There Is Always Something More to Learn

When interviewing potential software engineers, most people care for technical competence, for some degree (as a proof of the ability to finish a project), and for a social fit with the current team. Further aspects worth looking for include:

  • amount and kind of project experience;
  • experience in different roles and project phases;
  • ability and will to learn.

The initiation and the finalization of a project are more tightly linked than you can possibly learn in class. It is extremely helpful to have project team members who can sense the outcome of certain early decisions. There seems to be no more significant factor to project success than the presence of programmers who have previously worked on successful projects. Project success is created in each single phase of the project, and in each participating role. Seasoned project engineers not only know what to do about the project, they also know how their behaviour and decisions influences other people. Knowing a role also from the outside helps to fill it more successfully and sustainable.

There is a second aspect to this experience: learning about your skills and desires. Before you have not been involved in testing, or project management, it is hard to tell whether this is something you like doing and whether you are good at it. When you have the opportunity, participate in each phase of some project, from early conception to the last episode of maintenance. The role you like best and the one you are best at are likely the same – but if not there are good reasons to choose one you are good at. The project benefits from that decision, you likely are more successful and quicker at work, and you have the opportunity to grow beyond your role.

The ability to determine a project is doomed while it is still in acquisition or in definition can be extremely helpful. But this is only the start. More helpful is the ability to make a project fail early. Even more valuable is to know what you can do about indications of doom, and how to turn it into success. Furthermore, before the software is ready, the project is not finished. Again, it is easy to know that a project may fail almost touching the finishing line. The hard part is knowing the difference between the finishing line, and almost the finishing line. And what to do to bridge this gap.

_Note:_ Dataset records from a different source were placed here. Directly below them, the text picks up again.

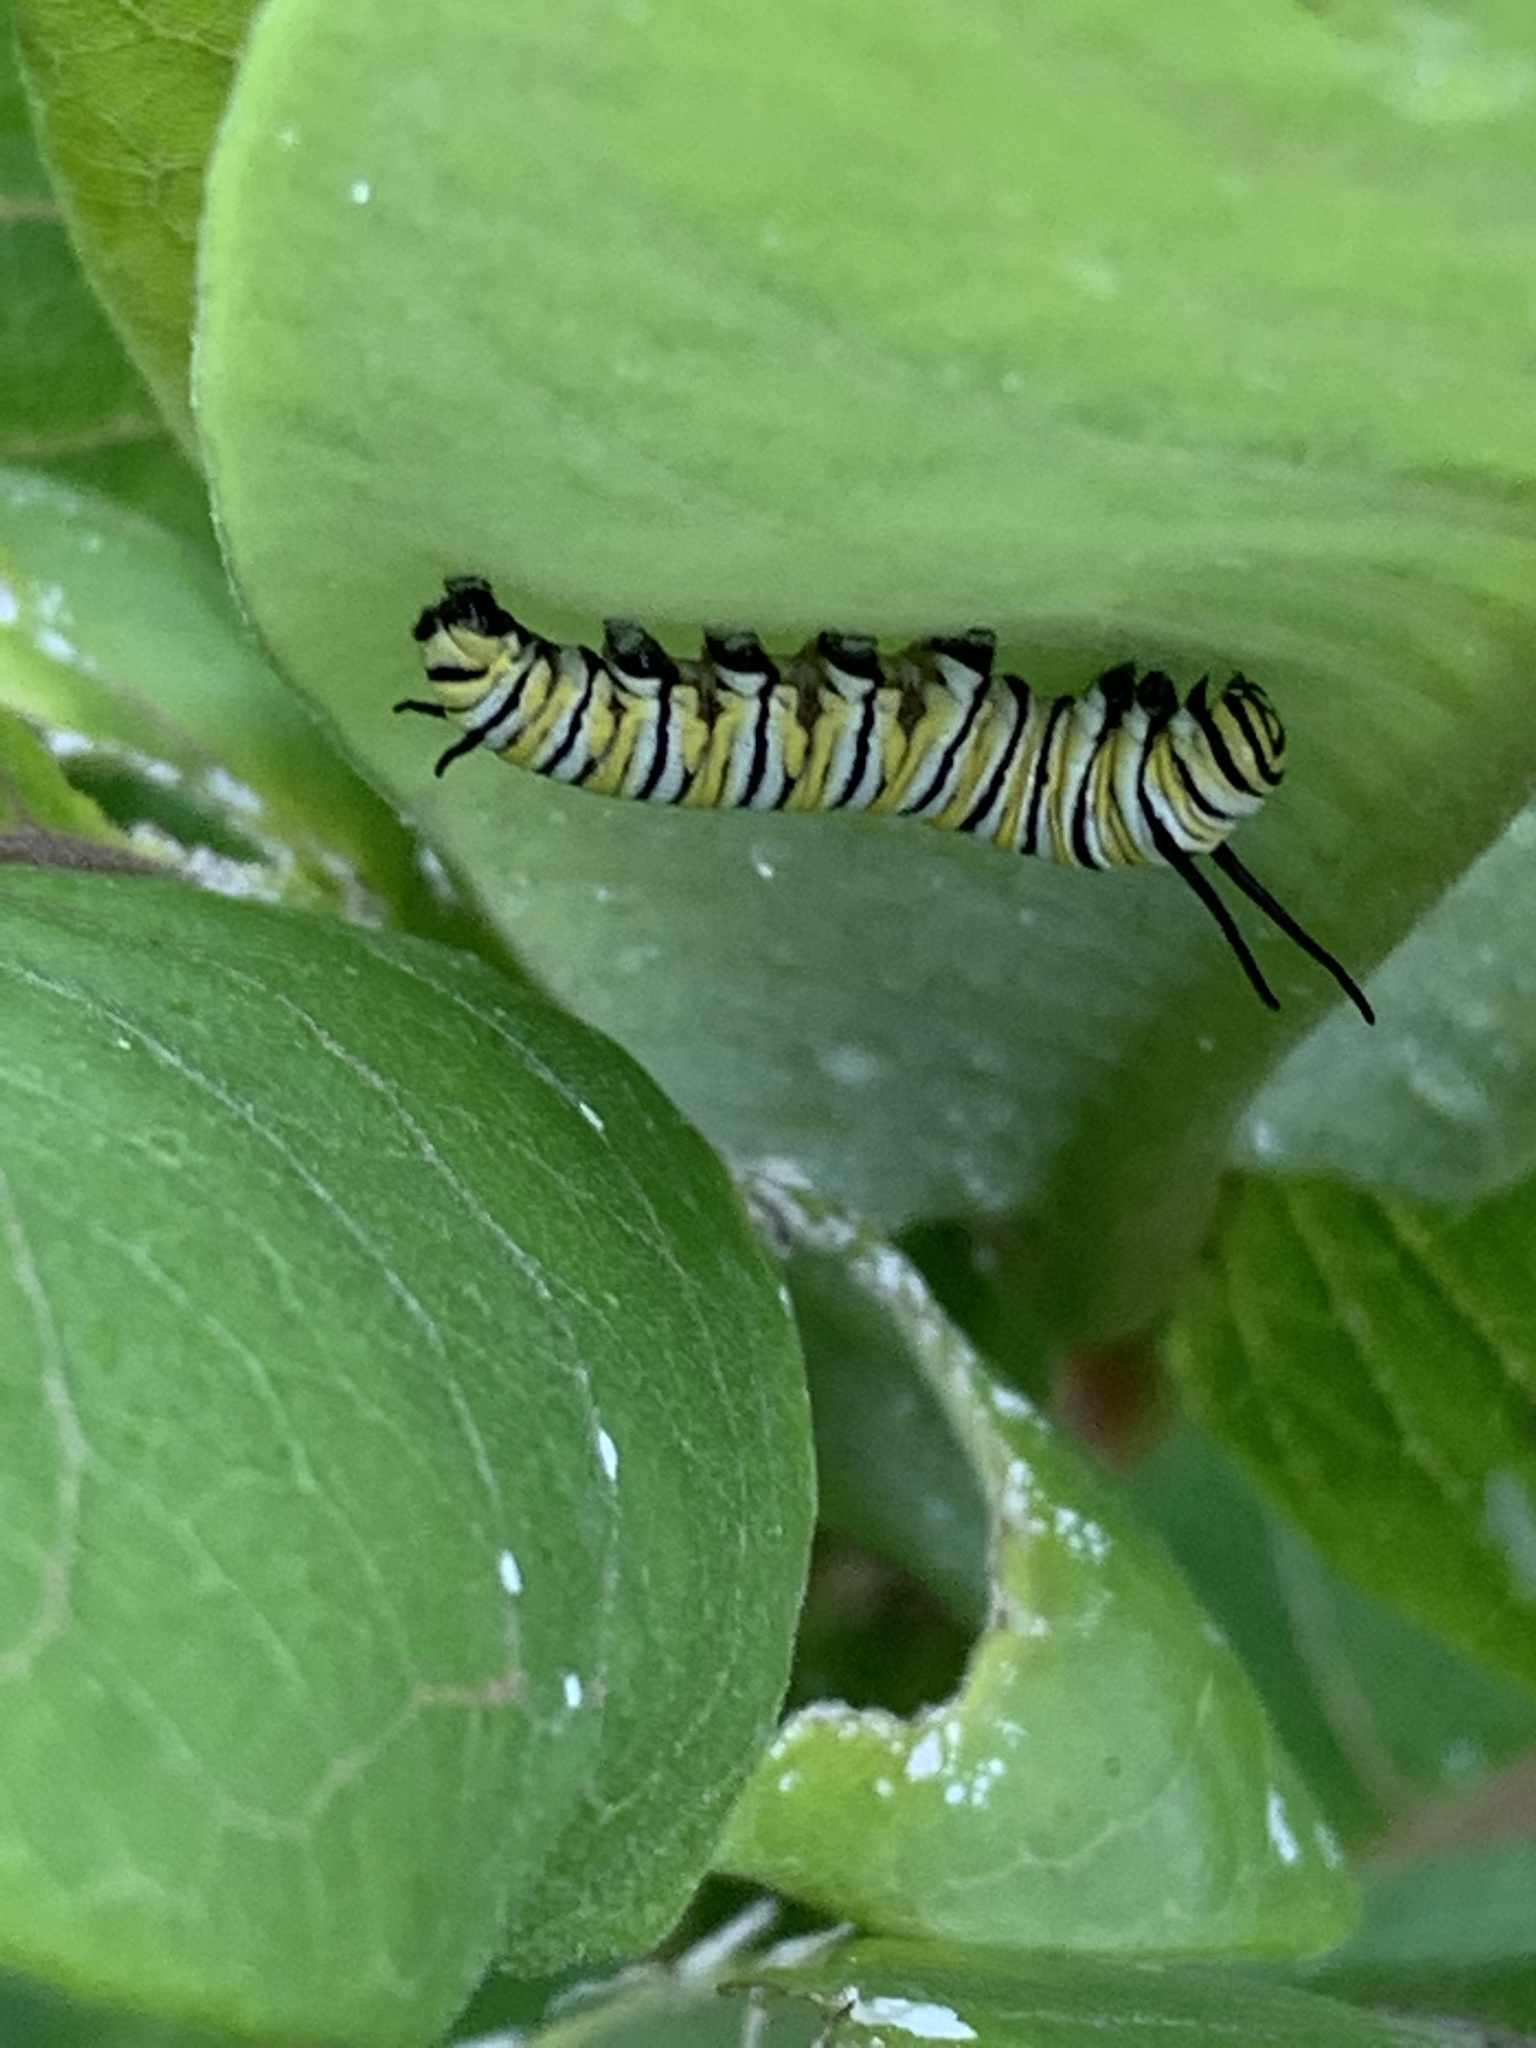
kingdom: Animalia
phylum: Arthropoda
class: Insecta
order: Lepidoptera
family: Nymphalidae
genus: Danaus
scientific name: Danaus plexippus
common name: Monarch
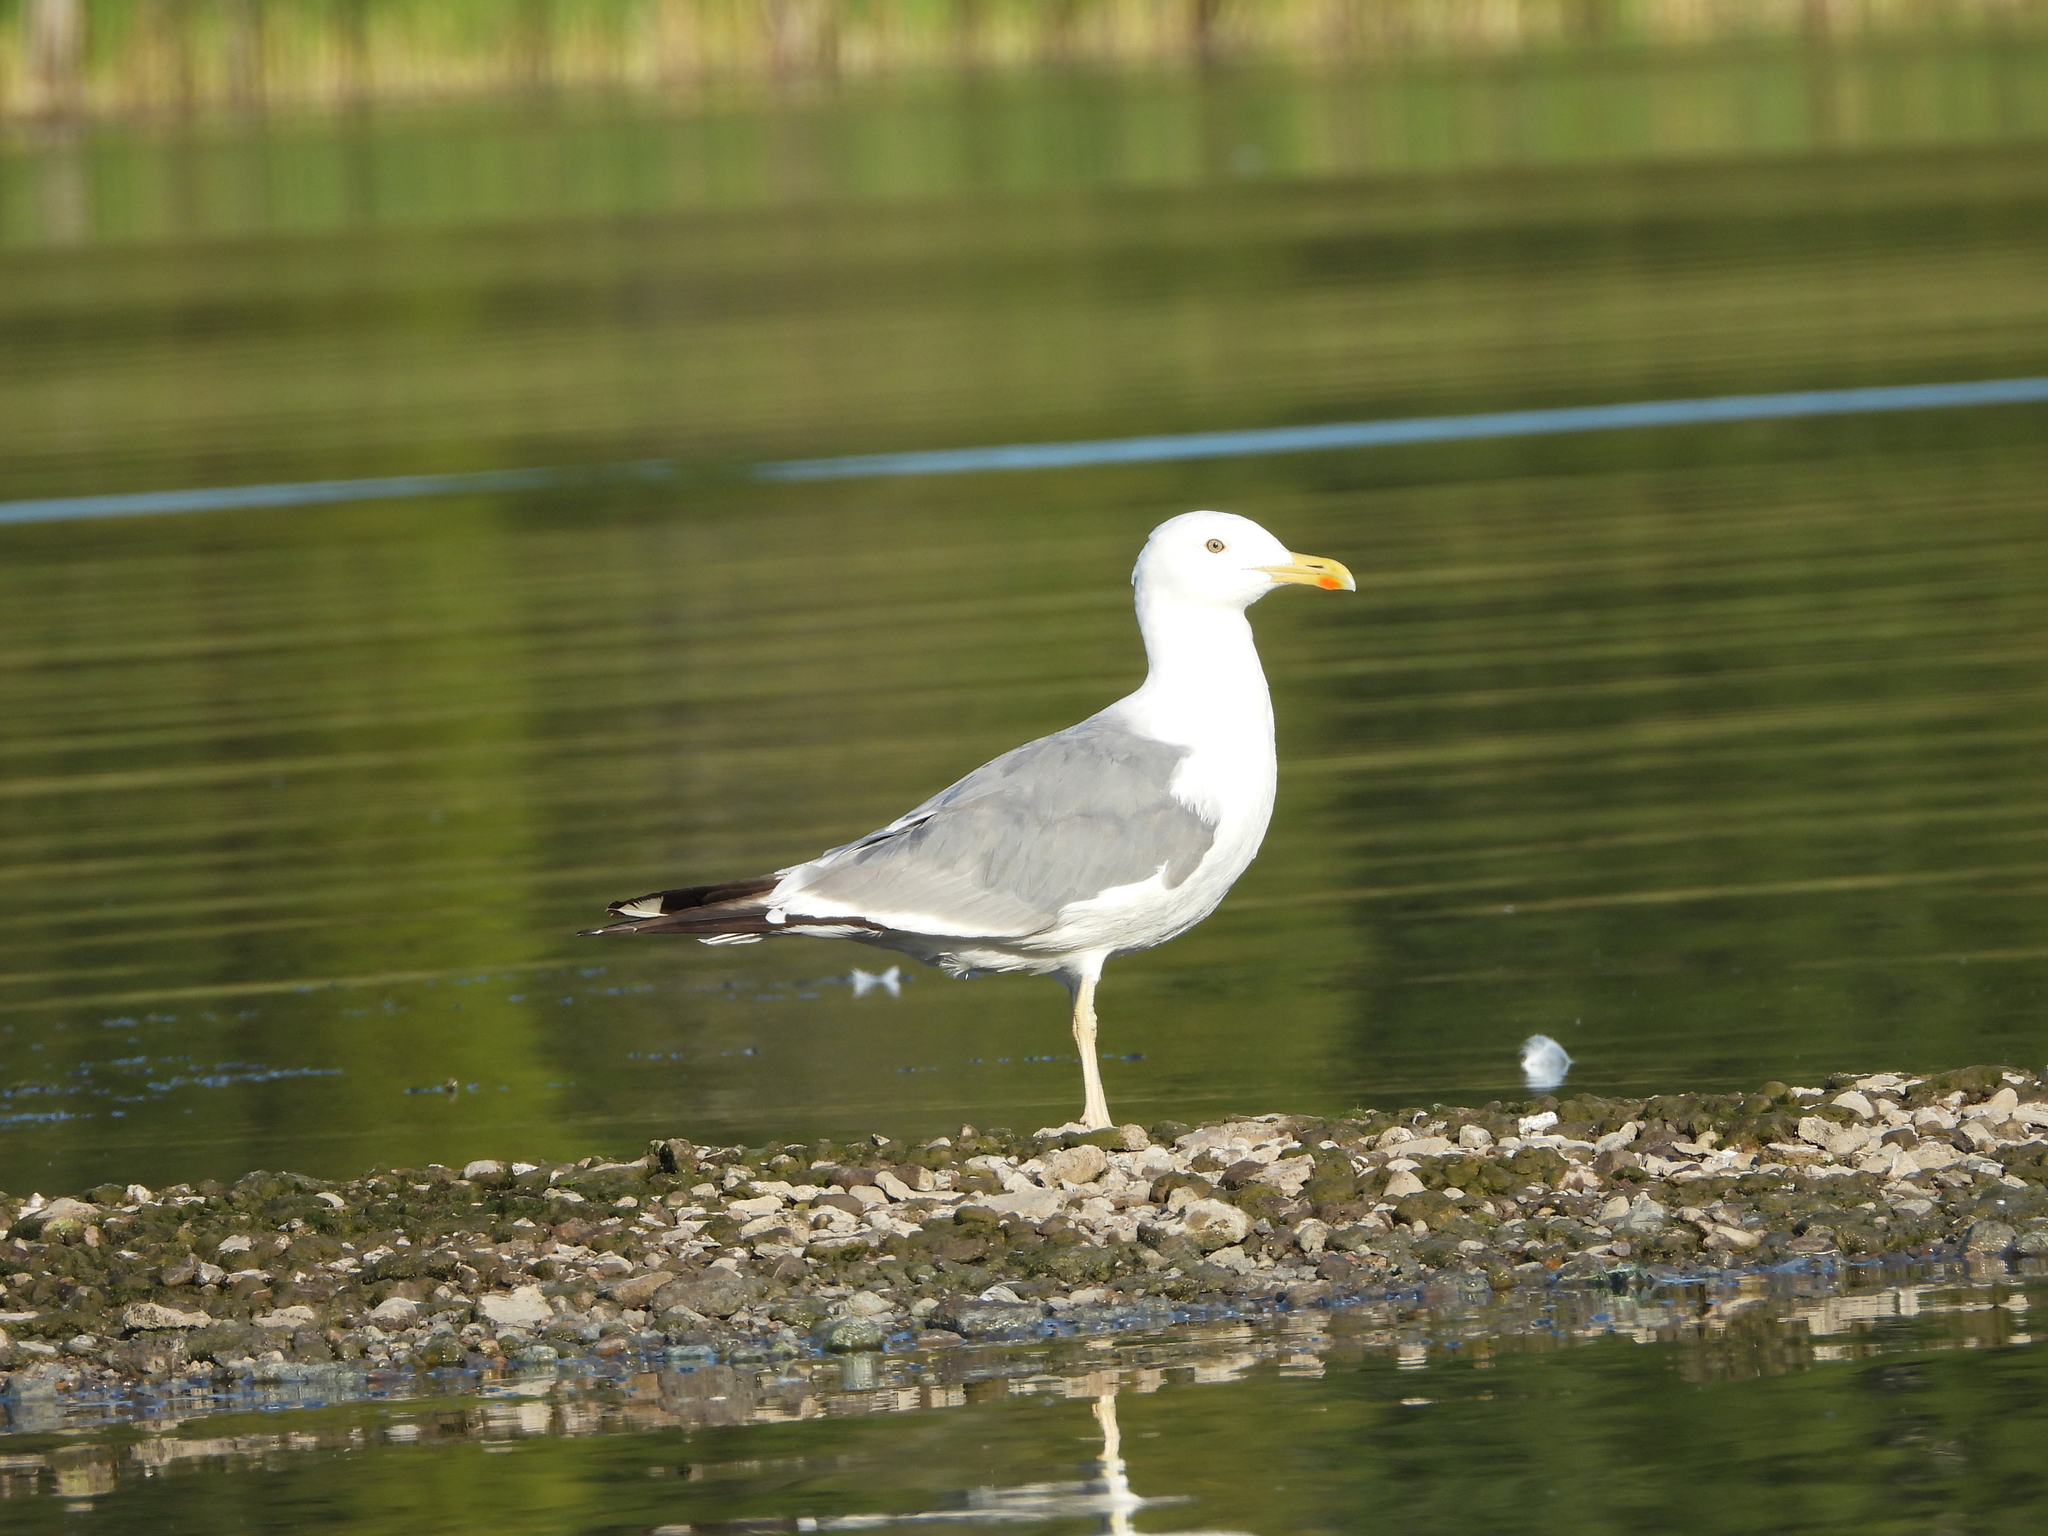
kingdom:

So here is the career-making advice: attend successful projects. Attend lots of projects, and learn.

Join projects in whatever phase, and strive to make them successful. Take care that while you see more projects, that you actively join each phase at least once. If you happen to join a team or company that fails to complete projects: see what you can learn, gather experience, and leave. There is a lot of learning in failure – but you need your opportunity to join a successful project, and to join each phase of a successful project.